Under performance budgeting objectives are established for each func­tion or programme. A person in charge of a function or programme is made responsible for achieving the objectives within the budgeted expenditure. Production cost budget is prepared to show the cost of production for the units of budgeted production. It is also known as manufacturing cost or work cost budget and includes cost of material, cost of labour, cost of direct expenses and factory overheads. The production manager is responsible for the preparation of production budget and executing it. Fixed budget is based on the assumption that there will be no change in the level of activity. This budget is more useful for a short period of time when level of activity is not expected to change.

  • The budget is prepared by dividing all of a government’s operations into decision units at relatively low levels of the organization.
  • The following steps are basic to the planning process for both annual and multiyear construction and grant programs.
  • This budget enables the purchase department to make bulk purchases.
  • A flexible budget recalculates your production and overhead costs based on sales data or units sold.

The financial budgets are based upon the accounting structure and hence are uniform in format and approach. The selling and distribution expenses are salaries and commission payable to sales force, transportation, freight charges, expenses of inven­tory control and warehouse expenses etc. In a broader sense, the selling and distribution expense may also include the advertisement and delivery expenses. There must be coordi­nation of sales expenses with the sales budget. It may be noted that Fixed Overheads are those which do not vary with a change in output or level of activity and hence can be accurately estimated to a greater extent.

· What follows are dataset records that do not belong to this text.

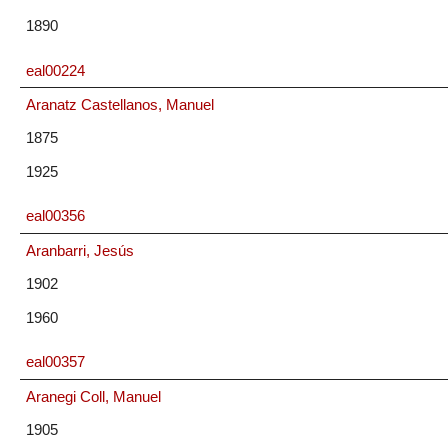
1890
eal00224
Aranatz Castellanos, Manuel
1875
1925
eal00356
Aranbarri, Jesús
1902
1960
eal00357
Aranegi Coll, Manuel
1905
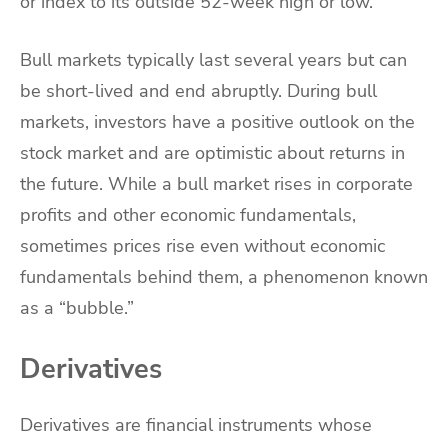
or index to its outside 52-week high or low.
Bull markets typically last several years but can
be short-lived and end abruptly. During bull
markets, investors have a positive outlook on the
stock market and are optimistic about returns in
the future. While a bull market rises in corporate
profits and other economic fundamentals,
sometimes prices rise even without economic
fundamentals behind them, a phenomenon known
as a “bubble.”
Derivatives
Derivatives are financial instruments whose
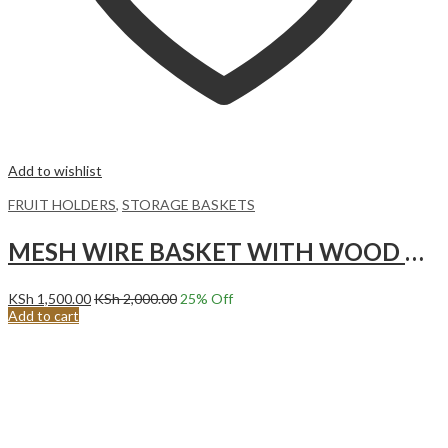
Add to wishlist
FRUIT HOLDERS
,
STORAGE BASKETS
MESH WIRE BASKET WITH WOOD HANDLE, BLACK
KSh
1,500.00
KSh
2,000.00
25
% Off
Add to cart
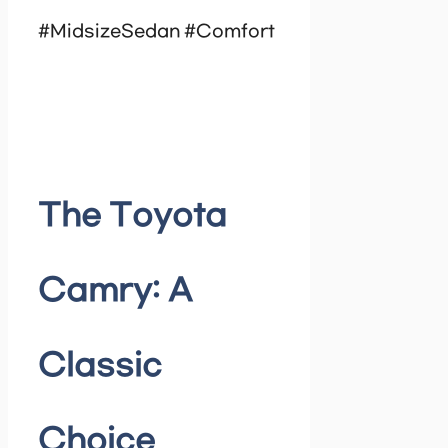
#MidsizeSedan #Comfort
The Toyota
Camry: A
Classic
Choice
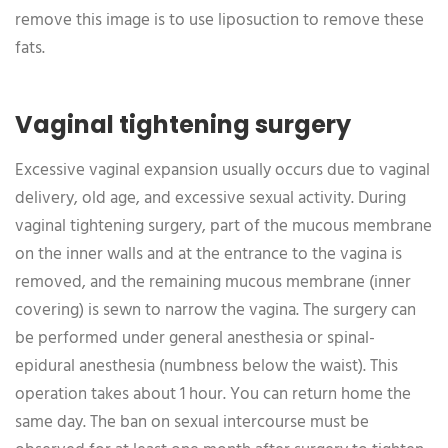
remove this image is to use liposuction to remove these
fats.
Vaginal tightening surgery
Excessive vaginal expansion usually occurs due to vaginal
delivery, old age, and excessive sexual activity. During
vaginal tightening surgery, part of the mucous membrane
on the inner walls and at the entrance to the vagina is
removed, and the remaining mucous membrane (inner
covering) is sewn to narrow the vagina. The surgery can
be performed under general anesthesia or spinal-
epidural anesthesia (numbness below the waist). This
operation takes about 1 hour. You can return home the
same day. The ban on sexual intercourse must be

Forecasting enhances decisionmaking at all levels of administration. Forecasts provide valuable insight into future issues, which allows administrators to be proactive. Forecasting facilitates planning efforts by quantifying the future costs/benefits of strategic decisions. Thus, budgetary priorities may be evaluated on the basis of their long-term impacts. Although site-based budgeting may provide substantial benefits, it also has limitations. First, organizations with limited resources may not be capable of granting a meaningful level of site-based budgetary authority. Even if an organization does have discretionary resources, it may be difficult to determine the areas of the budget for which local decisionmakers should be held accountable.